- [Excerpt to read]

----------------

Package Installer

Dynamically Installing, Updating, and Removing Packages

After applications have been packaged by the appman-packager tool, they can be installed by the application manager at runtime. There are two interfaces for this functionality:

  • A QML interface for use within the application manager process.
  • A D-Bus interface for use by any process that is allowed to talk to the application manager's PackageManager interface.

Both interfaces are very similar and are described in the PackageManager.

Note: A prerequisite for dynamically installed application packages is a valid installationDir configuration for the application manager.

Packages

The application manager has its own Package Format. It comes with the appman-packager command-line tool, for you to create and verify those packages.

Installation Sources

When triggering a package installation, you have to provide a URL to the application manager as the source of the package. Out of the box, the application manager accepts the following schemes:

SchemeDescription
file://A local filesystem path.
http://, https:// and ftp://A remote path that is downloaded via QNetworkAccessManager.
socket://A path to a UNIX-domain socket in the local filesystem. This is very useful for streaming in packages, if you do not want to (or can) use the built-in downloader, or if your packages are wrapped inside another customer-specific distribution file format.

All of the above methods work asynchronously and also support streaming: this means that the actual installation is done while the package is being downloaded. If the package is successfully verified after the download, it only needs a quick finalization step. Otherwise, if an error occurred, the installation process is simply canceled and rolled back.

Public Key Infrastructure

To use signed packages, you require a Public Key Infrastructure (PKI) to support this, which means that you need two Certificate Authorities (CAs):

  • A Developer CA: responsible for creating certificates that are distributed to developers in P12 format. The developers use these certificates to developer-sign their packages, using the Packager, before submitting to an app store.
  • An App-Store CA: responsible for creating certificates for use by app store server back ends to store-sign packages, before they are downloaded and installed onto devices.

Both these CAs can be the same or they can be derived from a common root CA.

For the device, you need to install one or both of these CA certificates, including any root or intermediary ones. But, this depends on the type of package you want the user to be able to install. Which CA certificates to load is specified via the config file.

The application manager sources has a script, tests/data/certificates/create-test-certificates.sh, that sets up such a PKI for the internal unit tests. This script is not for use in production, but only for use in developing with signed packages.

----------------

(Bounding box prediction data)
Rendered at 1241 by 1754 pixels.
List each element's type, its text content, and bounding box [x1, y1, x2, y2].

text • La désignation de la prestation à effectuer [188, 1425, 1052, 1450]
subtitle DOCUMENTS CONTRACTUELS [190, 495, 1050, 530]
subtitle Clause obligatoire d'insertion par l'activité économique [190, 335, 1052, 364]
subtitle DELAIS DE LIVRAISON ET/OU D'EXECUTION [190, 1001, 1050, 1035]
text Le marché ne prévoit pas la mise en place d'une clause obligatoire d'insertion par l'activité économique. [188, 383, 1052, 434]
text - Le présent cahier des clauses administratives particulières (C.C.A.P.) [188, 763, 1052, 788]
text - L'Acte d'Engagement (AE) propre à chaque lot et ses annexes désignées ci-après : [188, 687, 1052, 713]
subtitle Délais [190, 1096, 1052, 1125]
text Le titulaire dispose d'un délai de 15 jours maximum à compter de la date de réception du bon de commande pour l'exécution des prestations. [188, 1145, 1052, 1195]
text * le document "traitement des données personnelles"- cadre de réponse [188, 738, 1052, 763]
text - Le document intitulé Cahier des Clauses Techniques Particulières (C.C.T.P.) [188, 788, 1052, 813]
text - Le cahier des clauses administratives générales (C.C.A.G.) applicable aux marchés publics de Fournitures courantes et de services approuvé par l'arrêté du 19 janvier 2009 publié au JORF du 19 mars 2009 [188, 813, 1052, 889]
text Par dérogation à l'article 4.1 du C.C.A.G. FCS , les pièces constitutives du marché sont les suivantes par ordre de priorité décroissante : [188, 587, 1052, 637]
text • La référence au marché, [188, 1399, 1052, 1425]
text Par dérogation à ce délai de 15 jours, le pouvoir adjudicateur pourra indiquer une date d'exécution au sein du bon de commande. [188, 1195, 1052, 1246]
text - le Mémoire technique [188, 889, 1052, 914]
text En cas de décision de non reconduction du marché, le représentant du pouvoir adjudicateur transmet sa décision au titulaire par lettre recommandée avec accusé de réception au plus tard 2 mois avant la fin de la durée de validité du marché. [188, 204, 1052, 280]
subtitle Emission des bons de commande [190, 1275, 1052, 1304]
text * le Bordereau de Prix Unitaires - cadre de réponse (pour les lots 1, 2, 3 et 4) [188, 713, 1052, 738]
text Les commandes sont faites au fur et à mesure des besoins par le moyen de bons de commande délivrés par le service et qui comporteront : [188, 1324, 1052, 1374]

----------------

- [Using the information]
• 1. List every URL scheme that the package installer page says the application manager accepts as an installation source.
• 2. From the package installer page, copy the passage starting at "Both interfaces are" and ending at "local filesystem path.".

- [Expected outputs]
• 1.
file://
http://
https://
ftp://
socket://

• 2.
Both interfaces are very similar and are described in the PackageManager.

Note: A prerequisite for dynamically installed application packages is a valid installationDir configuration for the application manager.

Packages

The application manager has its own Package Format. It comes with the appman-packager command-line tool, for you to create and verify those packages.

Installation Sources

When triggering a package installation, you have to provide a URL to the application manager as the source of the package. Out of the box, the application manager accepts the following schemes:

SchemeDescription
file://A local filesystem path.